Dans Gaza affamée, des habitants se rabattent sur la viande de tortue


«La famine n’est pas seulement un risque, mais semble se développer rapidement dans presque toutes les régions de Gaza. » L’alerte, lancée par plusieurs ONG internationales, ne trouve pas d’oreilles attentives. Après depuis 18 mois de guerre dévastatrice entre Israël et le mouvement islamiste Hamas, le territoire et ses 2,4 millions d’habitants se trouvent dans une situation humanitaire critique. Depuis le 2 mars, Israël bloque toute livraison humanitaire, accusant le Hamas de détourner l’aide.
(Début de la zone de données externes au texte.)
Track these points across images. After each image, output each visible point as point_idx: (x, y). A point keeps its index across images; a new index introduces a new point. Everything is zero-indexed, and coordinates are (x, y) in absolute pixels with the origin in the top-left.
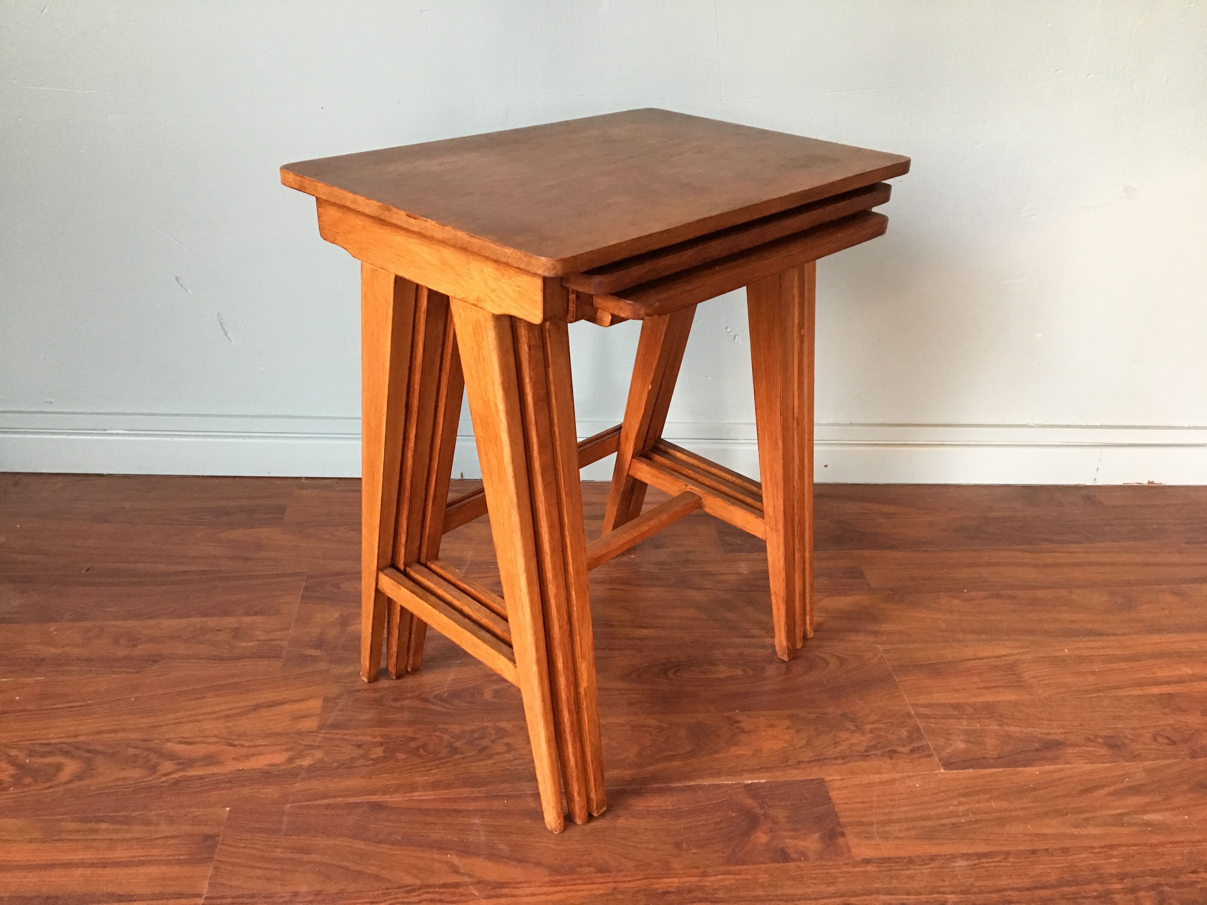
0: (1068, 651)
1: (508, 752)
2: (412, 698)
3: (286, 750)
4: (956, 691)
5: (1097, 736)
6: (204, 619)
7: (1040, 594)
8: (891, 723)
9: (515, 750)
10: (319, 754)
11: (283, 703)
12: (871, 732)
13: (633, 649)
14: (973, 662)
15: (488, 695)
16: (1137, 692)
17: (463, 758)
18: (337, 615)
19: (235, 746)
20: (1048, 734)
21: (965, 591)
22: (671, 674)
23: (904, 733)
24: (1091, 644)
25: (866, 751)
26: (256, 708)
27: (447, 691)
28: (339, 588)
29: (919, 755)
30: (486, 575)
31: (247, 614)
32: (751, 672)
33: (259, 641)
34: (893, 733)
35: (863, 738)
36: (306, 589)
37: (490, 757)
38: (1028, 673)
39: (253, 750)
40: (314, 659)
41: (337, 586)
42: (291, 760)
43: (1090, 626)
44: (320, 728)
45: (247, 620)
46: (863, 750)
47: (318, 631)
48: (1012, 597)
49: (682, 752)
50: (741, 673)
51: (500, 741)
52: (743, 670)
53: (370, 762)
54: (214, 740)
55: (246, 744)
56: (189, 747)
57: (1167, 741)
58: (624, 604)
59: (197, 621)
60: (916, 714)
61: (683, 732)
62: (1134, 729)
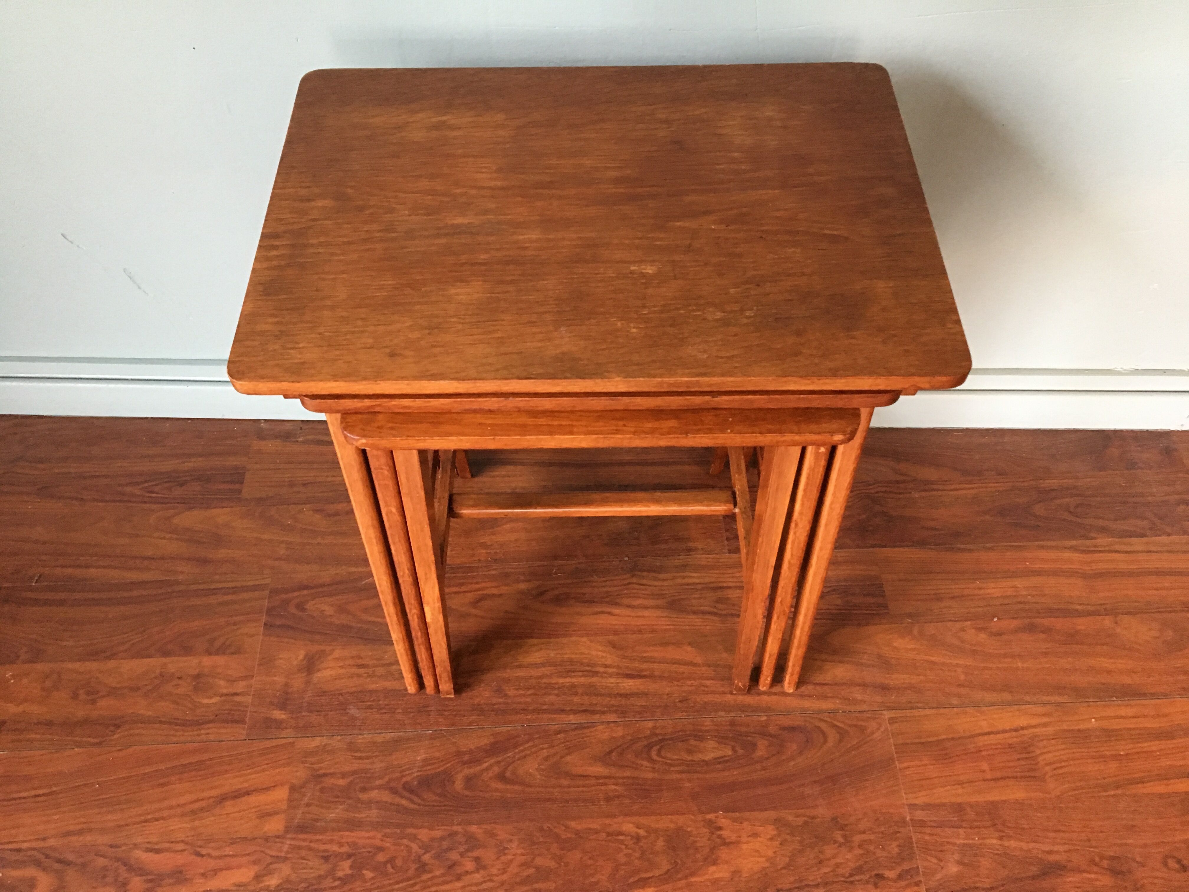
0: (1096, 721)
1: (477, 870)
2: (379, 788)
3: (255, 863)
4: (961, 783)
5: (1102, 858)
6: (164, 660)
7: (1082, 624)
8: (882, 832)
9: (484, 868)
10: (285, 870)
11: (248, 793)
12: (860, 846)
13: (616, 712)
14: (986, 737)
15: (459, 785)
16: (1159, 788)
17: (431, 879)
18: (302, 654)
19: (202, 856)
20: (1050, 852)
21: (995, 619)
22: (654, 753)
23: (894, 848)
24: (1123, 712)
25: (851, 875)
26: (222, 799)
27: (417, 776)
28: (303, 610)
29: (906, 882)
30: (464, 588)
31: (208, 652)
32: (740, 752)
33: (222, 695)
34: (883, 849)
35: (849, 856)
36: (270, 611)
37: (459, 878)
38: (1044, 757)
39: (221, 863)
40: (279, 724)
41: (301, 607)
42: (258, 877)
43: (1127, 680)
44: (287, 829)
45: (207, 661)
46: (847, 875)
47: (280, 680)
48: (1047, 631)
49: (657, 873)
50: (730, 753)
51: (470, 854)
52: (733, 748)
53: (336, 883)
54: (181, 846)
55: (215, 853)
56: (157, 857)
57: (1177, 866)
58: (611, 637)
59: (155, 663)
60: (911, 820)
61: (660, 843)
62: (1145, 846)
Le mouvement palestinien dément, accusant en retour Israël d’utiliser « la famine comme arme de guerre ».

Poussés par la faim, certains habitants se tournent vers la consommation de tortues. Une fois la carapace retirée, la viande est découpée, bouillie, puis mélangée avec quelques bouts de poivrons. « Les enfants étaient réticents, on leur a dit que c’était aussi délicieux que du veau », explique Majida Qanan, un œil veillant sur les morceaux de viande rouge mitonnant sur un feu de bois. « Certains en ont mangé, d’autres pas ».
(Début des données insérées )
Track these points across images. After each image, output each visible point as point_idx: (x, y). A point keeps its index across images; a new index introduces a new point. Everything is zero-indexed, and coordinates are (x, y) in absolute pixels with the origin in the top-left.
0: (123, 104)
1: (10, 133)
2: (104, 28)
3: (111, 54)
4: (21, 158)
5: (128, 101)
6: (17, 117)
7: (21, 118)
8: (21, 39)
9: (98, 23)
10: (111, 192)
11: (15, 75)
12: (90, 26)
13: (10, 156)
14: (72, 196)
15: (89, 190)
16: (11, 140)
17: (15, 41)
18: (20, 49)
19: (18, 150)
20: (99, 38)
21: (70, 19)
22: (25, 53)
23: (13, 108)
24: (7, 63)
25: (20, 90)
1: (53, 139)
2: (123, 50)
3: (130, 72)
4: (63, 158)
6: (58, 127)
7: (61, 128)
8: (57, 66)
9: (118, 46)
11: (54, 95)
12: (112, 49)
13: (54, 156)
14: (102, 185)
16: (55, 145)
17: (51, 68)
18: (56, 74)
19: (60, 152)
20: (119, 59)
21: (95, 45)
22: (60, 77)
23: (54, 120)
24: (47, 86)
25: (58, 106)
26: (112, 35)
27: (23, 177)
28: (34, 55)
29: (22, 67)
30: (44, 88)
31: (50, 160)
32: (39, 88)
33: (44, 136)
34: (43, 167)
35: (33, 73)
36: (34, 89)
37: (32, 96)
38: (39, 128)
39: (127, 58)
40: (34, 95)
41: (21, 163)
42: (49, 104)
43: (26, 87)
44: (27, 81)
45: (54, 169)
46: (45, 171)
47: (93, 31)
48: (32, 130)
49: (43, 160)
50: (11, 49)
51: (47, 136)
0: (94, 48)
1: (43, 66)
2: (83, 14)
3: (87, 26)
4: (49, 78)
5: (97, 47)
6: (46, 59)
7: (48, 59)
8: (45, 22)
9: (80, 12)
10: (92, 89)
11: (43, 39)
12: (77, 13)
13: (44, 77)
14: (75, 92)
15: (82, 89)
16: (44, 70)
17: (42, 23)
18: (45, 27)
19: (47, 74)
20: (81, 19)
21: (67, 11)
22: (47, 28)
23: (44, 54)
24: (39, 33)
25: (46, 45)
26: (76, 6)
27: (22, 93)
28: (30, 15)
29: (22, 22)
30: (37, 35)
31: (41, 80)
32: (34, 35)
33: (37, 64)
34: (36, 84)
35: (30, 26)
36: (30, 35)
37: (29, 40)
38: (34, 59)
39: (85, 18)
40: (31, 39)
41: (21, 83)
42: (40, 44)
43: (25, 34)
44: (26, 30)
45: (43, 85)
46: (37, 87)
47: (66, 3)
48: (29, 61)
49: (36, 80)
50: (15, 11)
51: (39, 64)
« Pas de viande », prix des légumes « astronomique »

Faute de mieux, c’est la troisième fois que cette Palestinienne de 61 ans prépare un repas à base de tortue pour sa famille déplacée, qui vit aujourd’hui sous une tente à Khan Younès, dans le sud de la bande de Gaza. « Il n’y a aucun point de passage ouvert et il n’y a rien sur le marché », reprend Majida Qanan. « J’achète deux petits sacs (de légumes) pour 80 shekels (19 euros), et il n’y a pas de viande », témoigne-t-elle.
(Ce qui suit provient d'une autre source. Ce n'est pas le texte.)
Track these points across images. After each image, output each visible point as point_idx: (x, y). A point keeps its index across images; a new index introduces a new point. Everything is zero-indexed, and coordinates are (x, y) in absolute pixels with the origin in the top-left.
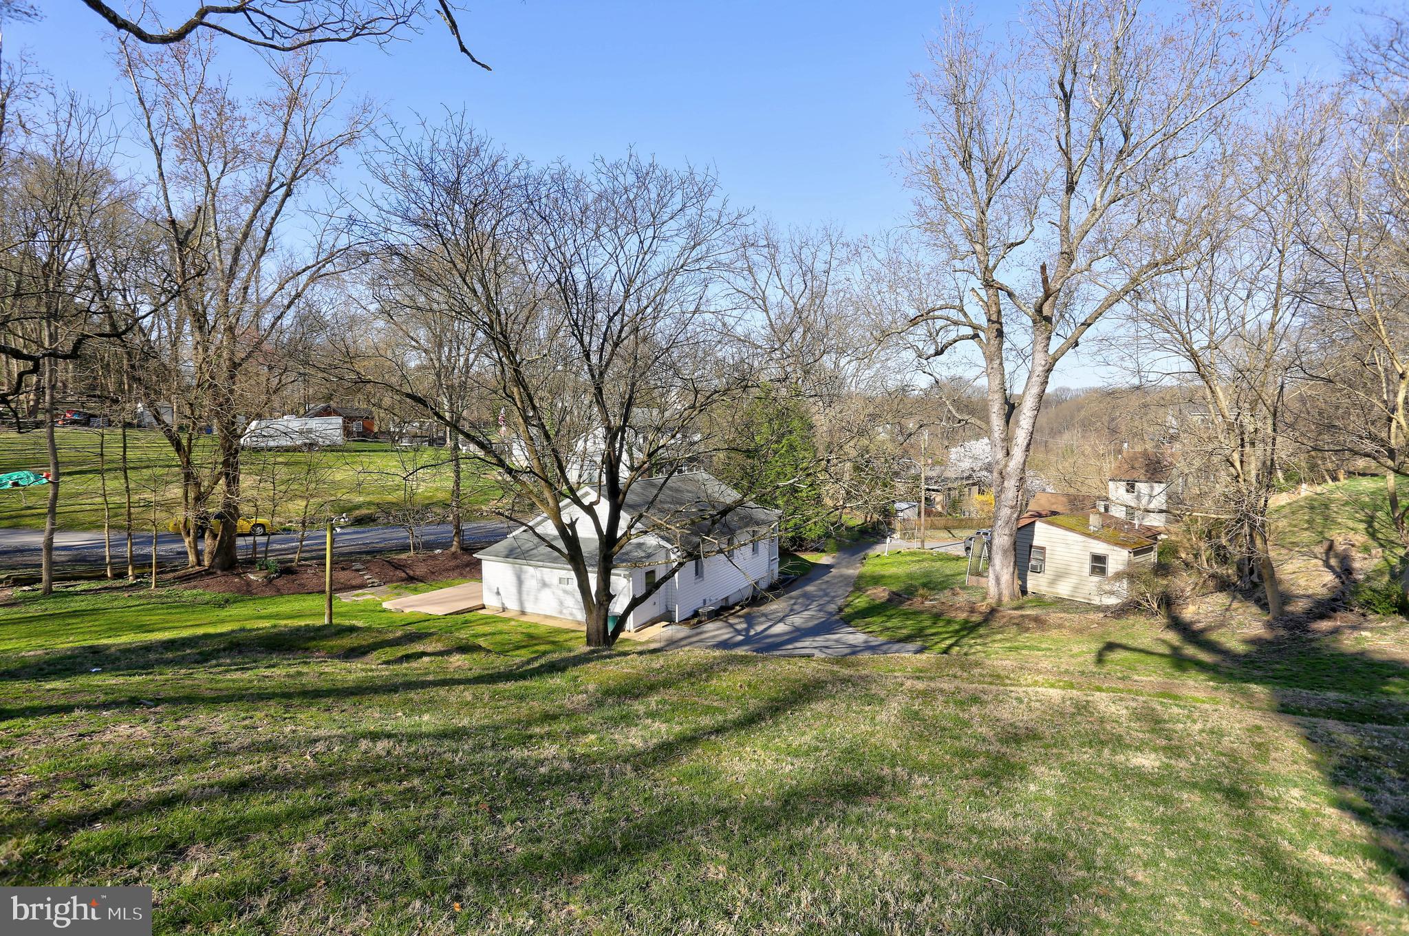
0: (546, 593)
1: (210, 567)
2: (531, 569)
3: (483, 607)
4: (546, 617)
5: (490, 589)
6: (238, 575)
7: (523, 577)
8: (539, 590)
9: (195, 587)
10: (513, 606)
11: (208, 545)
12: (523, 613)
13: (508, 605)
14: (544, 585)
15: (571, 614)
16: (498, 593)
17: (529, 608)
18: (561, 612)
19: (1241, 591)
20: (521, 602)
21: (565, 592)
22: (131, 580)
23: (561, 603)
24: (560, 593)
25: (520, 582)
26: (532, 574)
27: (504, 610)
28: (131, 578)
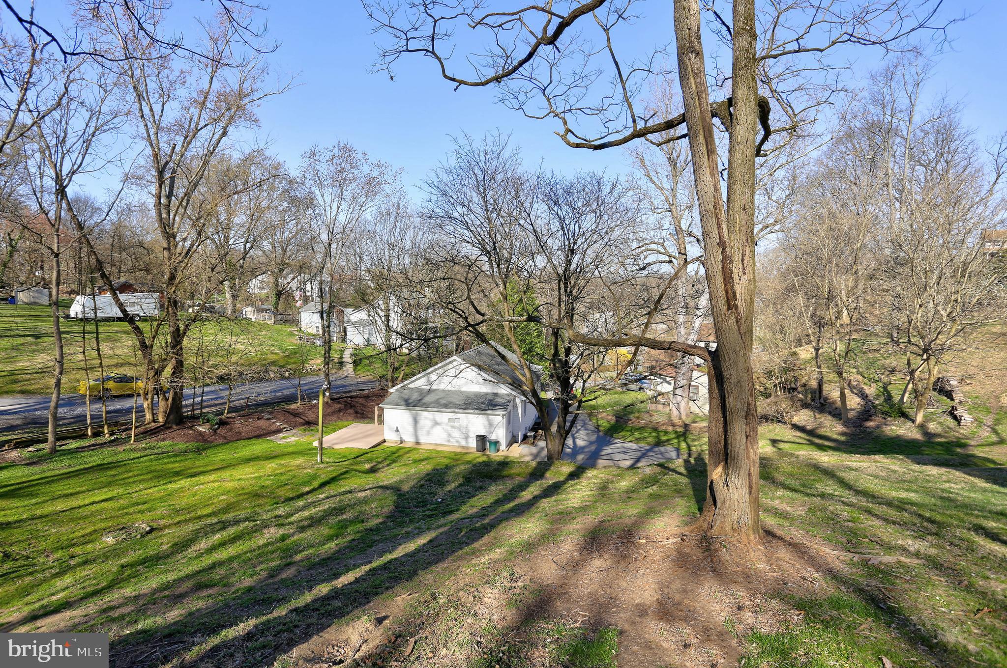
0: (437, 430)
1: (166, 422)
2: (425, 414)
3: (384, 441)
4: (436, 444)
5: (390, 429)
6: (190, 428)
7: (418, 418)
8: (432, 427)
9: (164, 440)
10: (409, 439)
11: (163, 406)
12: (418, 443)
13: (405, 438)
14: (436, 423)
15: (457, 442)
16: (397, 431)
17: (423, 439)
18: (449, 441)
19: (815, 407)
20: (416, 436)
21: (453, 427)
22: (107, 437)
23: (449, 435)
24: (449, 428)
25: (416, 421)
26: (426, 417)
27: (401, 442)
28: (107, 435)
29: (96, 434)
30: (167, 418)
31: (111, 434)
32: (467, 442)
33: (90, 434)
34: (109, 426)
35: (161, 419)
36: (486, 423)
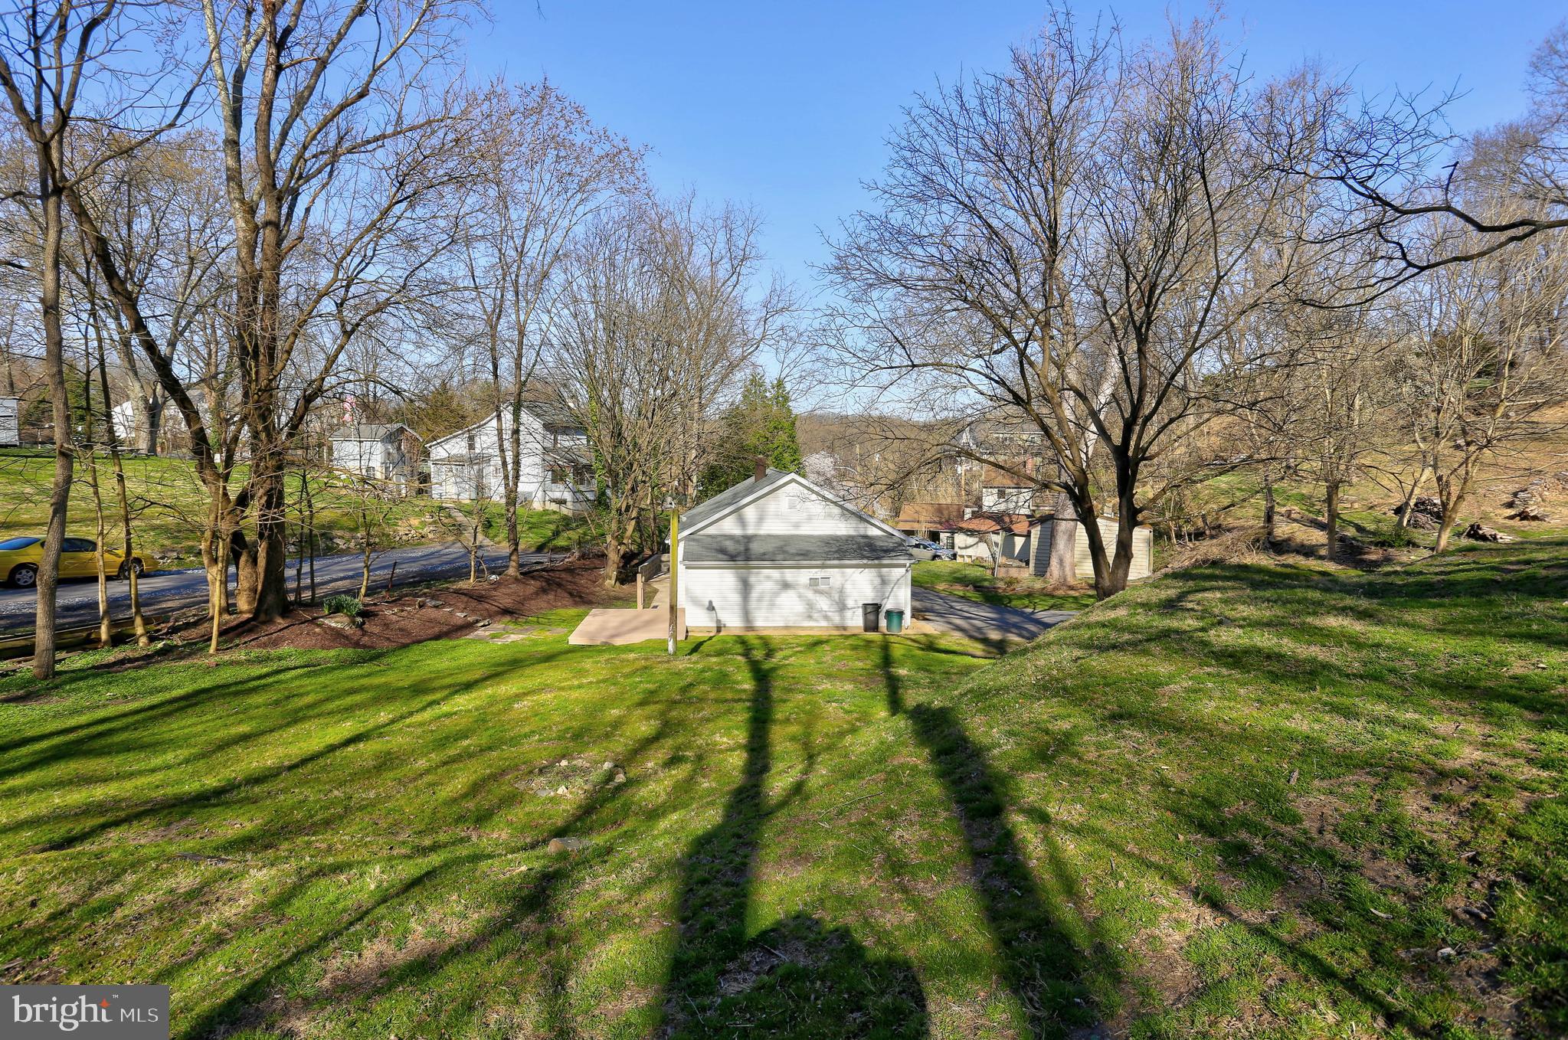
0: (789, 598)
1: (257, 613)
2: (764, 572)
3: (687, 630)
4: (786, 627)
5: (697, 606)
7: (750, 582)
8: (778, 593)
10: (734, 622)
11: (248, 578)
12: (750, 628)
13: (725, 620)
14: (787, 588)
15: (826, 618)
16: (711, 608)
17: (759, 620)
18: (810, 619)
20: (747, 615)
21: (818, 593)
22: (143, 645)
23: (810, 606)
24: (811, 595)
25: (746, 587)
26: (765, 579)
27: (719, 630)
28: (143, 641)
29: (117, 640)
30: (261, 601)
31: (152, 639)
32: (843, 618)
33: (104, 636)
34: (147, 621)
35: (243, 604)
36: (877, 581)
Alors, même si ce sont des espèces protégées à l’échelle internationale, les tortues marines capturées dans les filets des pêcheurs font l’affaire. Pour nettoyer la viande, Majida Qanan la mélange avec de la farine et du vinaigre. Puis elle la rince, la fait bouillir dans une vieille marmite cabossée avant de la faire revenir en l’assaisonnant d’oignons, tomates et poivrons.

« On n’aurait jamais cru qu’on mangerait de la tortue », confie son cousin Abdul Halim Qanan, pêcheur. « Quand la guerre a commencé, on n’avait pas de nourriture et c’est tout ce qu’on avait en guise de protéines. Il n’y avait pas viande, les prix des légumes étaient astronomiques. Personne ne pouvait se les permettre ».

Selon le Bureau des Affaires humanitaires de l’ONU (Ocha), la bande de Gaza est aujourd’hui probablement plongée dans « la pire » situation humanitaire depuis le début de la guerre déclenchée le 7 octobre 2023 suite à une attaque sans précédent du Hamas contre Israël. En juin dernier, les acteurs du secteur humanitaire avaient évoqué des Palestiniens si démunis qu’ils en étaient parfois réduits à se nourrir d’aliments pour animaux ou d’herbe, et à boire des eaux usées.